The Original Hazel

My friend Angel Dean put this photo up on my MySpace the other day, and I was thrilled to see it. There I am, 20 or so years ago, sitting next to the amazing Hazel Dickens.

Back then Angel, my brother Michael, friend Garth and I had a band called Last Roundup. We were living in the still-cheap, still-bohemian, drug and rat-infested East Village of New York City. And we played country music. Stuff we wrote ourselves after listening to old honky tonk LP's we'd find in thrift shops and cassettes we'd swap of the Carter Family and the Louvin Brothers. My brother and Garth and I had been hugely into punk, which by this point had gotten watered down into new wave. But punk had given us the confidence to do something we had no qualifications for and to make it work out of sheer enthusiasm.  Angel was a gifted singer from East Tennessee who'd been performing with her ukelele in bars around town. The four of us played constantly in the city from about 1983 through 1987, getting to the clubs by loading guitars, washboards, banjo, fiddle, lapsteel, amp, cowbell, upright bass (and ukelele) into unsuspecting Checker cabs.

You know those moments in life where you read a book or see a film or hear a voice that changes the way you look at things? Hearing Hazel Dickens for the first time did that for me. Her recordings, with Alice Gerrard and then solo, were so honest, so close to reality they brought me to tears. Here was a woman conveying hard truth and beauty in the same notes. If I'd never known anything more about her she would've still had that effect on me. But when I learned how she'd grown up in a coal mining family, worked day jobs for most of the time she was writing and singing about working people - well, she was someone to look up to in many ways.

After a failed attempt to make a record in Nashville, and a lot more gigs in New York, New Jersey, Boston and beyond, Last Roundup had been signed by folk and roots label Rounder. We were working on our first (and only) album in a studio in Springfield, MO when Ken Irwin, one of the label founders, showed up with Hazel, who was also on the label. I was very nervous to meet her but she was as real and engaging as her singing. Fun and natural in that West Virginia way.
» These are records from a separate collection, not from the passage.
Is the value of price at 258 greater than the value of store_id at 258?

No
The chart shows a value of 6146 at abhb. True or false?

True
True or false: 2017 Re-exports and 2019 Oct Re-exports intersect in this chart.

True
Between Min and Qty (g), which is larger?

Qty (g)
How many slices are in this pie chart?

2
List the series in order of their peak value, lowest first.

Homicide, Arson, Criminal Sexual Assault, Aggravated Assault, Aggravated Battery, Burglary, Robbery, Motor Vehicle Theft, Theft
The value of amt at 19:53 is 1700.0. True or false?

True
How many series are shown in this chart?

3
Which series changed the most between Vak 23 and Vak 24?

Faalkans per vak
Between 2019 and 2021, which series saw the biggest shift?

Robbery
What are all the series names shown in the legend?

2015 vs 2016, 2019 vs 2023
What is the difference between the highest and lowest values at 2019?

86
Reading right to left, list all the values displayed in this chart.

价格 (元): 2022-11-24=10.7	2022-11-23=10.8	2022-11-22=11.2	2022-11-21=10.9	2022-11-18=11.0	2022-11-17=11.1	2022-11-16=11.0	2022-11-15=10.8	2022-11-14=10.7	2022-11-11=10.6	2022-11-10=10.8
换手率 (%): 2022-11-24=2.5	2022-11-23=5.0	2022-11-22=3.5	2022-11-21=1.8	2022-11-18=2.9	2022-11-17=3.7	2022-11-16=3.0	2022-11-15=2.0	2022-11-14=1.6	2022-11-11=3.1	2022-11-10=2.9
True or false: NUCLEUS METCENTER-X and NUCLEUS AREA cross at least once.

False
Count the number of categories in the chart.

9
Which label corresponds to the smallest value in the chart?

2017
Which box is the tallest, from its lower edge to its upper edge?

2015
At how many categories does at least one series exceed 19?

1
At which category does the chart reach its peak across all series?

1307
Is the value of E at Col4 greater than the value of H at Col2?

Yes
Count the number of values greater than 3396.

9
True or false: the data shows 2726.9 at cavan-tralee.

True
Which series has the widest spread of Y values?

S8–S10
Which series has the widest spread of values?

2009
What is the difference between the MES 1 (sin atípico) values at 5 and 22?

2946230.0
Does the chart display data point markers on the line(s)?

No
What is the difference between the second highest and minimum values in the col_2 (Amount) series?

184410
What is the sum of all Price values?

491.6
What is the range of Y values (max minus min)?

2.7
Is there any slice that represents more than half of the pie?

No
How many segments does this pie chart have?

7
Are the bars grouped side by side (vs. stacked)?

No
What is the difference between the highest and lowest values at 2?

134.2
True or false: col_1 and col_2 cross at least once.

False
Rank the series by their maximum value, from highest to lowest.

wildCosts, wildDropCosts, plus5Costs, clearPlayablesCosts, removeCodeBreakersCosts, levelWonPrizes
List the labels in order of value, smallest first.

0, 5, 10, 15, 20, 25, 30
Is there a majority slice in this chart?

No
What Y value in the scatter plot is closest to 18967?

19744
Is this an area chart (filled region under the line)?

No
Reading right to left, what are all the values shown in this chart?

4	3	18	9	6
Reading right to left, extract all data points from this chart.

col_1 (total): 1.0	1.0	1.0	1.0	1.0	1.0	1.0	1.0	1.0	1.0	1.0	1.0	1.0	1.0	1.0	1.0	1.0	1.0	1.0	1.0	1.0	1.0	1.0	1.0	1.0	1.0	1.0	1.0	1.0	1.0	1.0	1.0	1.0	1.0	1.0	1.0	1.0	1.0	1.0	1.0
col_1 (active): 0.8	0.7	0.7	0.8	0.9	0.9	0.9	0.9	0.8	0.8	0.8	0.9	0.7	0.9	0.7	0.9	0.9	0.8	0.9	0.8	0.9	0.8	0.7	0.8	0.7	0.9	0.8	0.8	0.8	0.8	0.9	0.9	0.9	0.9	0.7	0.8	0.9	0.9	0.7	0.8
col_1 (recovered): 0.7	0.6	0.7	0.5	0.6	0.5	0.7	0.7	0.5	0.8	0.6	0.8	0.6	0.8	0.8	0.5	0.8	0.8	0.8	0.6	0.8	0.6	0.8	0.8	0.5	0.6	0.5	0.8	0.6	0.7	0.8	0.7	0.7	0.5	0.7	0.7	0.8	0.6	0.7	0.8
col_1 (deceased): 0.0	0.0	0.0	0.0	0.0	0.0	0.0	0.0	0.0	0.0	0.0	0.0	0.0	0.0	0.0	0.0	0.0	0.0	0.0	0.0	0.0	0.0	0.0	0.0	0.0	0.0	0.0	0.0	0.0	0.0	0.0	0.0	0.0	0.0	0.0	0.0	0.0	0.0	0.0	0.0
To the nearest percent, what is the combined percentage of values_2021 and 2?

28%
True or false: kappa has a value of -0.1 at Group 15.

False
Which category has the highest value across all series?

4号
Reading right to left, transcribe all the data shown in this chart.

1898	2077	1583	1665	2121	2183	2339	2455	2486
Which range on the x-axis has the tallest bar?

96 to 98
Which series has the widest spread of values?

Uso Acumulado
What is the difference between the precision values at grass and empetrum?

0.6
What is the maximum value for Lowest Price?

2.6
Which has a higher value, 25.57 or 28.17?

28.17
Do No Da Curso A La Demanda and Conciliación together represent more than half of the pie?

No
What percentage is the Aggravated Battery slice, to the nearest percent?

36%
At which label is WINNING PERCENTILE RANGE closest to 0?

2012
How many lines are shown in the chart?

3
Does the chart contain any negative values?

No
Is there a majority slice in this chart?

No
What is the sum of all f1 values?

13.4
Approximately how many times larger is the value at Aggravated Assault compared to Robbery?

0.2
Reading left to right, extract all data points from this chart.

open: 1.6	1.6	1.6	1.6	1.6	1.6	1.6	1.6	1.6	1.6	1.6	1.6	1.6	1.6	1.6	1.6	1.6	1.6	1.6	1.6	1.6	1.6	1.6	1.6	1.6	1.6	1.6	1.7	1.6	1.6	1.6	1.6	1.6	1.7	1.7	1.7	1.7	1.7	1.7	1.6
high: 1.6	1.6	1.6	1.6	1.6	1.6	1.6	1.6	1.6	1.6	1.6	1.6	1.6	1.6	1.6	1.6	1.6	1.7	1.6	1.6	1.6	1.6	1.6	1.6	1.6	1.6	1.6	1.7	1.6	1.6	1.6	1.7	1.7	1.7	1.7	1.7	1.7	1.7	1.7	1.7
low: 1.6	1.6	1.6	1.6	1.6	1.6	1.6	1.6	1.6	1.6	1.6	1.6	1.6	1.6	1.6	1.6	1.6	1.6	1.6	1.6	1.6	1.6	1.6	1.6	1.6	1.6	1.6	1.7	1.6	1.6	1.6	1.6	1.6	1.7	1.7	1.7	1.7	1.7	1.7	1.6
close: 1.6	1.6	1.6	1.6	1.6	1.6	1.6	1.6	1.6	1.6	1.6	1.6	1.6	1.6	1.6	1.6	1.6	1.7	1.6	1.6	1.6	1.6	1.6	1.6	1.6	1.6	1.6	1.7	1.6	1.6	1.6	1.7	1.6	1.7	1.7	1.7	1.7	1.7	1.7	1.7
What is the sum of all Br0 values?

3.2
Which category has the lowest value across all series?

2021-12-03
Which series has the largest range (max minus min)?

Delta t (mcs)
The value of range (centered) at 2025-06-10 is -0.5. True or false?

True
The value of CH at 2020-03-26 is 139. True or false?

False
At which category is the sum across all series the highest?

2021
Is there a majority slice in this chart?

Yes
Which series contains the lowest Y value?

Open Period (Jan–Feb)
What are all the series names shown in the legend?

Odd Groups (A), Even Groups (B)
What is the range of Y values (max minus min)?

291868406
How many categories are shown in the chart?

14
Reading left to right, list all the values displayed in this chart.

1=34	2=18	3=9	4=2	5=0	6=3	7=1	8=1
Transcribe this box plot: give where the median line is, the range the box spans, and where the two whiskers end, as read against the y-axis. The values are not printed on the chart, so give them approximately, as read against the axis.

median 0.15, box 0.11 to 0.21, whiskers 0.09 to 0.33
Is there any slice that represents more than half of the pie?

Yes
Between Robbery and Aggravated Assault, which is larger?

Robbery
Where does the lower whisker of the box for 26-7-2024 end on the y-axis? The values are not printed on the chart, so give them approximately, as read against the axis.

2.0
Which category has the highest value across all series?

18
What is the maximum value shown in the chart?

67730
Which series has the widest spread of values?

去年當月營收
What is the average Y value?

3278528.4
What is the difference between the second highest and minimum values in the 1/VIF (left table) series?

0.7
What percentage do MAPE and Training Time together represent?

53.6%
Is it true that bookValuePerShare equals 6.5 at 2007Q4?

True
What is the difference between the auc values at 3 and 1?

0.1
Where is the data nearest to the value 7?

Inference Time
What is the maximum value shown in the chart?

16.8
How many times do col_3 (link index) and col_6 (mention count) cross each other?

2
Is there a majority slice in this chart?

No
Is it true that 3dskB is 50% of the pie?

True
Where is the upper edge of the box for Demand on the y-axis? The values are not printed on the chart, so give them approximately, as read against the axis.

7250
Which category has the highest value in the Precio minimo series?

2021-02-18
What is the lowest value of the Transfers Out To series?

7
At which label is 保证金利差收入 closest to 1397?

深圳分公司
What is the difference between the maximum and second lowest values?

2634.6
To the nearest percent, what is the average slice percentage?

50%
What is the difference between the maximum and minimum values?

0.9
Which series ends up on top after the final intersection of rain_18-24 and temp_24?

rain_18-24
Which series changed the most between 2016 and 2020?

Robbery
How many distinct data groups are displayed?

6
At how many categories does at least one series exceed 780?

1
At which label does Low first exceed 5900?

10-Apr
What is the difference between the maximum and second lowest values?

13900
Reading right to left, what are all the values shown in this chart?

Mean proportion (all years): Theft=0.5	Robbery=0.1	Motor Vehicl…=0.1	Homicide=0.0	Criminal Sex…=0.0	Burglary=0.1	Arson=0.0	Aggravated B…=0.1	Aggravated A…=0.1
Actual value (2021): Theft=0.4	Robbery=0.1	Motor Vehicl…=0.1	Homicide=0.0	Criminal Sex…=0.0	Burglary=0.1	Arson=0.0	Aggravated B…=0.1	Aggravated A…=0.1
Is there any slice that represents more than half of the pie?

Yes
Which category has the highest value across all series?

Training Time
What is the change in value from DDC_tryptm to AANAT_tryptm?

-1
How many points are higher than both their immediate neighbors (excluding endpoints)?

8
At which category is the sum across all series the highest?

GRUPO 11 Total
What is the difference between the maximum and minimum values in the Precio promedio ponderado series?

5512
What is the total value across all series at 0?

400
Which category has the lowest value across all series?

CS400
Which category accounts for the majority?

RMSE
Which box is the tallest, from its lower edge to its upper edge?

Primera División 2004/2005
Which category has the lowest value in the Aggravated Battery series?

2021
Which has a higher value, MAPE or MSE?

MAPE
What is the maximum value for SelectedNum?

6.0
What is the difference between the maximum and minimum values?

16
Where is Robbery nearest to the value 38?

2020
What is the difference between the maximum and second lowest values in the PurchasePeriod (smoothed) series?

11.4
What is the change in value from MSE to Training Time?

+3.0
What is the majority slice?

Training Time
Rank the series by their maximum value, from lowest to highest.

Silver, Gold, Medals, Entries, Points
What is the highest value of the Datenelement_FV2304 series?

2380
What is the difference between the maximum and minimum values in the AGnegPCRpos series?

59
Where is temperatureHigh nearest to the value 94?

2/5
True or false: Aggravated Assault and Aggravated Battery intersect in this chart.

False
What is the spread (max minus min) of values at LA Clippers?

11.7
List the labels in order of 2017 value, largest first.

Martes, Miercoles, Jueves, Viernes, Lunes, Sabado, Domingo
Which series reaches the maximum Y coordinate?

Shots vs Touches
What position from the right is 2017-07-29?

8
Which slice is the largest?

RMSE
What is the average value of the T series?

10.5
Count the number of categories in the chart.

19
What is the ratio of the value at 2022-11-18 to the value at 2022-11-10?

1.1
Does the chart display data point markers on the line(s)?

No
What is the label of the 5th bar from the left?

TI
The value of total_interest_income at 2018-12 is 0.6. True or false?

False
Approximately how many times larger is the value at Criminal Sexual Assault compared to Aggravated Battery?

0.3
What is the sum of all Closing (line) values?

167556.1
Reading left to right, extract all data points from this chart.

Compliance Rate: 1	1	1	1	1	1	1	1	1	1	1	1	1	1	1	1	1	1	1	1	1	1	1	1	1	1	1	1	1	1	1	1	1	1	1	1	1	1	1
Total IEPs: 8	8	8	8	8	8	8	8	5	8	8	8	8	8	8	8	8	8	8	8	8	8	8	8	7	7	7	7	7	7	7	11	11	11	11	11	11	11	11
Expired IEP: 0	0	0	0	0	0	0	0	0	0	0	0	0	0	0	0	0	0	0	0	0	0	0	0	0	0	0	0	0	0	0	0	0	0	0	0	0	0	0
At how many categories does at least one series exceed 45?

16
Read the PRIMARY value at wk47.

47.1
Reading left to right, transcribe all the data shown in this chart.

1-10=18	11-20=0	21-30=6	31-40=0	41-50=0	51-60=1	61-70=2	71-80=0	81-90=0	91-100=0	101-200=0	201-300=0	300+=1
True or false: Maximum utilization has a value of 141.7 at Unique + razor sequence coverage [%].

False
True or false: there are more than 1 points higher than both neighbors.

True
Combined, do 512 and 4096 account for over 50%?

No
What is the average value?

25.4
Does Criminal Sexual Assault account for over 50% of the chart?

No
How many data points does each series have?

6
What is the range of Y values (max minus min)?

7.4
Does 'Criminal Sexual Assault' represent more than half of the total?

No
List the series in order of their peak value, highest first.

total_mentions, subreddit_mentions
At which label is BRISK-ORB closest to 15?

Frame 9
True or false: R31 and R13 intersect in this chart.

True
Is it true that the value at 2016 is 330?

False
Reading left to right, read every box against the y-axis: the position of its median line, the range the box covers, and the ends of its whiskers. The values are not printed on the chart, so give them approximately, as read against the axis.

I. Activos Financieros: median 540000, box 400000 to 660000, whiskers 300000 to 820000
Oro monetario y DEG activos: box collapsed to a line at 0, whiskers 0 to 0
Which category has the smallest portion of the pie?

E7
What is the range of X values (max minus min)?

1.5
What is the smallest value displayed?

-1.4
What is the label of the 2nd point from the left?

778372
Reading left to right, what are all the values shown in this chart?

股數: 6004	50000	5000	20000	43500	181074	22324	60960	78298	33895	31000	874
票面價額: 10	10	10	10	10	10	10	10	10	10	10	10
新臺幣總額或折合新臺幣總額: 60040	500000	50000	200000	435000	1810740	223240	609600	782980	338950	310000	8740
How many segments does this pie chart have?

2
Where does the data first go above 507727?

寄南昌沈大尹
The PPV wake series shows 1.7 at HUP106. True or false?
When Will, my husband at the time, and I were expecting a baby we were going around and around about names. One day we were watching Barbara Koppel's brilliant documentary "Harlan County USA" about coal miners striking in Kentucky. There's a scene where a voice cuts through with such intensity - of course it was Hazel Dickens, who wrote and performed several songs for the film. We looked at each other and knew, if we had a girl, what her name was going to be.

I'm happy Angel put this photo out there, because it's made me think again of that time in my life and this incredible woman. I haven't seen her since the early 90's but every now and then will read something about her and remember to listen to her music again. She has kept on, appearing in the film "Songcatcher” and receiving an NEA National Heritage Fellowship in 2001. She's the subject of a documentary called "It's Hard To Tell The Singer From the Song," available from Appalshop.

Hazel Dickens doesn't have a MySpace - I think I'm going to write her a letter.